Data science opens up many possibilities to acquire new knowledge from data, to optimise existing systems and processes, and even to develop new business fields. We advise and support companies in using data science for their purposes and to take the next step in the digitalisation process – whether it is the next digitalisation step, the right machine learning approach, optimisation potentials in processes, profitable data evaluation or making data-driven decisions.
In addition to technical expertise, successful data science projects also require specialist knowledge of the industry itself and a deep understanding of development, design, production and support. Bertrandt’s 40 years of know-how in various industrial sectors is therefore a major advantage compared to pure big data service providers. Our data science solutions are applied in particular in the fields of manufacturing, autonomous driving, medical technology, Industry 4.0 and business analytics
Some of the services in our data science portfolio
- Determination and exploitation of optimisation potentials
- Efficient management and structuring of large quantities of data
- Training of artificial intelligence for automation
- Pattern recognition and prediction of deviations and systems
- Clear representation of parameters (dashboards)
- Efficient troubleshooting in the event of system failures
Examples of data science projects
Anomaly detection in the vehicle powertrain
Unpleasant jerking of unknown origin occurs during gear changes. The jerk is correlated with other system parameters. The strength of the correlation provides information about the cause of the jerking. A key additional benefit is that automated anomaly detection will result in higher cost efficiency in future vehicle series.

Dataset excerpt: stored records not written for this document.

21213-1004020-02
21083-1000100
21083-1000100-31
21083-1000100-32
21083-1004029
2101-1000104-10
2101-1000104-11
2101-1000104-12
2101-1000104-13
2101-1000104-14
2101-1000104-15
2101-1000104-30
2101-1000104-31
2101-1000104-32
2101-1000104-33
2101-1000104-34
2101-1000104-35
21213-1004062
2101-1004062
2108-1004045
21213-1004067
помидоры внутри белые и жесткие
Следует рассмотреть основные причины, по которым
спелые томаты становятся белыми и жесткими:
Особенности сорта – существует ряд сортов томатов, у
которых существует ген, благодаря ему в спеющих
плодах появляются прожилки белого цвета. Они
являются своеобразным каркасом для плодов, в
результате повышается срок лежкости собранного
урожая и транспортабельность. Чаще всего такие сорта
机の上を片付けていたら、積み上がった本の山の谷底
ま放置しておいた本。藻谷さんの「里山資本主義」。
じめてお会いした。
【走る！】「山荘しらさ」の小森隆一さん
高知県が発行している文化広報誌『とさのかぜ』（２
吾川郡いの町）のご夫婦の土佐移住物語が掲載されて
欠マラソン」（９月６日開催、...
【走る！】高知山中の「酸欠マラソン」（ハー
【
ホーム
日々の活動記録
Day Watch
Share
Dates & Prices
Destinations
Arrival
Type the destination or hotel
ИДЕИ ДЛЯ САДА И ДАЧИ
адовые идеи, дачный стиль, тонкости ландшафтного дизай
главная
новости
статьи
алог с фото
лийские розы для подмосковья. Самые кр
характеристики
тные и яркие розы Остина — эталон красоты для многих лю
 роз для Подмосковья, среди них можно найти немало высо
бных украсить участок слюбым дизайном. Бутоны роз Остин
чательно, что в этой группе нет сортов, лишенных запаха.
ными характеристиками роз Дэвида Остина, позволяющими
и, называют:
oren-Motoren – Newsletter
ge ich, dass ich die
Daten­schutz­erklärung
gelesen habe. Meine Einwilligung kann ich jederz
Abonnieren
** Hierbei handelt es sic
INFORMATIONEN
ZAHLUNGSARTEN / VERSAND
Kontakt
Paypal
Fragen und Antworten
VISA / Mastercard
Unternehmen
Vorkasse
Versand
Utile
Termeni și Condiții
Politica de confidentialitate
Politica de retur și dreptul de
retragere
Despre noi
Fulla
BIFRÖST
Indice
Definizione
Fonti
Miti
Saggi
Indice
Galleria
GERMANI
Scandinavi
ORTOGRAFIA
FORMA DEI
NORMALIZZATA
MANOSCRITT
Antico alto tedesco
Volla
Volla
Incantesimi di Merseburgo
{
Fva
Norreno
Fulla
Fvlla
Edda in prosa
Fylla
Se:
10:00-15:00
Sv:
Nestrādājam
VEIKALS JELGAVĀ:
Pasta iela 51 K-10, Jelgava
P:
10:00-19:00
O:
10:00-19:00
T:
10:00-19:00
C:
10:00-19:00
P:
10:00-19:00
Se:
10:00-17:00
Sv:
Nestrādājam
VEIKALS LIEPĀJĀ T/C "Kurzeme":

Validation of data quality
Corrupted camera images are recorded during test drives. (Runtime) optimized image analyses are used for error detection. The improvements thus achieved include the early detection of quality problems in test data, (time-) optimised testing procedures, the avoidance of unnecessary test drives, and cost efficiency due to the filtering out of bad data.
The quality of a company’s management can only be evaluated subjectively. In order to provide a measurable evaluation of management quality, mathematical optimisation is applied to develop a reliable score. The consequences of introducing such a score are a data-driven derivation of necessary preventive measures and predictive calculations.